Thesis defense

Language acquisition in brains and deep learning algorithms

Speaker(s)
Linnea Evanson
Practical information
06 December 2024
4pm
Place

Amphithéâtre Louis Liard, 17 rue de la Sorbonne, 75006 Paris

LSCP

Jury:

Laura Gwilliams – Stanford University, rapporteuse
Adina Williams – META AI New York, rapporteuse
Ghislaine Dehaene-Lambertz - Paris-Saclay University, examinatrice
Alejandrina Cristia – Ecole Normale Supérieure, examinatrice


Jean-Rémi King– Ecole Normale Supérieure, co-directeur de thèse
Pierre Bourdillon – HFAR, directeur de thèse

 

Abstract:

 

Children are able to acquire language with seemingly no effort.
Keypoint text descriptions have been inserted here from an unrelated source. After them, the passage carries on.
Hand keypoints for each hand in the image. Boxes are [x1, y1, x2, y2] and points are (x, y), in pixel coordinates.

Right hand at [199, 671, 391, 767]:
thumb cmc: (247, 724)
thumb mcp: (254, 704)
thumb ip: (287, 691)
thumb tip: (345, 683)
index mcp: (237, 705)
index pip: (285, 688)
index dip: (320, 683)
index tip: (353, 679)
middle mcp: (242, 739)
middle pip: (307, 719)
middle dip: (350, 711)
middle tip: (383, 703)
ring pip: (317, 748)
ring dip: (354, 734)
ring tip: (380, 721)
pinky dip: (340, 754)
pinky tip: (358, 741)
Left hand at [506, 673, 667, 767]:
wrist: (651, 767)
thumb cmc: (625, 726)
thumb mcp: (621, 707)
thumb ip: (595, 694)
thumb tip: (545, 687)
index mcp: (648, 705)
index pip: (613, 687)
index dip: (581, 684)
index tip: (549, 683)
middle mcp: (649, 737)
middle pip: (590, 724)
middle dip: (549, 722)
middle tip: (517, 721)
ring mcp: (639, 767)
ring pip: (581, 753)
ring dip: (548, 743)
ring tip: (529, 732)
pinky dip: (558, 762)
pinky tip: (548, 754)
They transform from incoherent babblers at birth to understanding their native language, largely without being taught. What neural representations underlie this fundamentally human ability during development? In this thesis, I investigate the neural representations of language in children from two years old up to adulthood, using deep language algorithms as models.

To this aim, I collect the first intracranial dataset of children listening to natural language. The dataset includes over 5,000 electrodes from 19 children (2-11 years old) and 13 adolescents and adults (12-33 years old). These high spatio-temporally resolved signals offer a unique window into the developing brain, and can be effectively modelled by deep language algorithms which I train using developmentally plausible quantities of data.
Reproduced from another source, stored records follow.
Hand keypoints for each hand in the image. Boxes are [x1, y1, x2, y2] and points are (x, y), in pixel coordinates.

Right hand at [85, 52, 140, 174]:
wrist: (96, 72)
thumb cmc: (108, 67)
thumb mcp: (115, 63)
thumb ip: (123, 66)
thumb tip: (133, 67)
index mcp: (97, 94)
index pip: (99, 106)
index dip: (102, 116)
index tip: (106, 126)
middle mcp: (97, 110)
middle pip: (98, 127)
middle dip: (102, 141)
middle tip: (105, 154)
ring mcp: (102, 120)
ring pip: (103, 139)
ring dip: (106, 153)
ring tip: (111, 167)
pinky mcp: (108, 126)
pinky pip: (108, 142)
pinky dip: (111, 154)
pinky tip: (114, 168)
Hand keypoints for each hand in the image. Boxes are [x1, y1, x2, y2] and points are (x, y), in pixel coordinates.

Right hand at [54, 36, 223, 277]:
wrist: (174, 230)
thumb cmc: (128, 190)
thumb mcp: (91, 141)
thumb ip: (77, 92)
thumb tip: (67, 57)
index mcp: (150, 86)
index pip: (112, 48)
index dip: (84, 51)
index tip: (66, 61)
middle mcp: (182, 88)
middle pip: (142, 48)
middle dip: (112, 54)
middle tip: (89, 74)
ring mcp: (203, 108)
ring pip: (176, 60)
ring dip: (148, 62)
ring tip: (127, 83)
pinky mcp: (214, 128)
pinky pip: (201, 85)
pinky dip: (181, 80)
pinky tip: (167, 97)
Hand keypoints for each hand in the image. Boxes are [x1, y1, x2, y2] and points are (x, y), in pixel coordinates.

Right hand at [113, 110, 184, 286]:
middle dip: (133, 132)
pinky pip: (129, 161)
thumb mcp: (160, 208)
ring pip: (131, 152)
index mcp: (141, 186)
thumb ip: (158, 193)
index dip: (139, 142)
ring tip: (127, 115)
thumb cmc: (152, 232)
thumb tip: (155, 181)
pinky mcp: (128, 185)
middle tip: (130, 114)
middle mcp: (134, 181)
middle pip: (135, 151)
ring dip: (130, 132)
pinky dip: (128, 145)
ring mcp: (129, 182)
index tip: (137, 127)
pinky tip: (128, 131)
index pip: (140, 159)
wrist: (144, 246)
First, our modelling results establish the behavioural trajectories of text models as similar to those of children. Second, our experimental data reveals a remarkable similarity in the language neural hierarchy between children and adults using encoding and decoding analyses of stereo-EEG (sEEG) signal. In addition to formal linguistic properties, we show that a deep neural network, trained with self-supervised learning on natural speech sounds, effectively accounts for these spatio-temporal dynamics. Third, we introduce a method to track the stages of neural language development by modelling sEEG data across development using 371 training steps of a self-supervised speech model.

Overall, these findings show how modern AI algorithms help model the hierarchy of natural language processing, not only in adults, but also in the developing brain.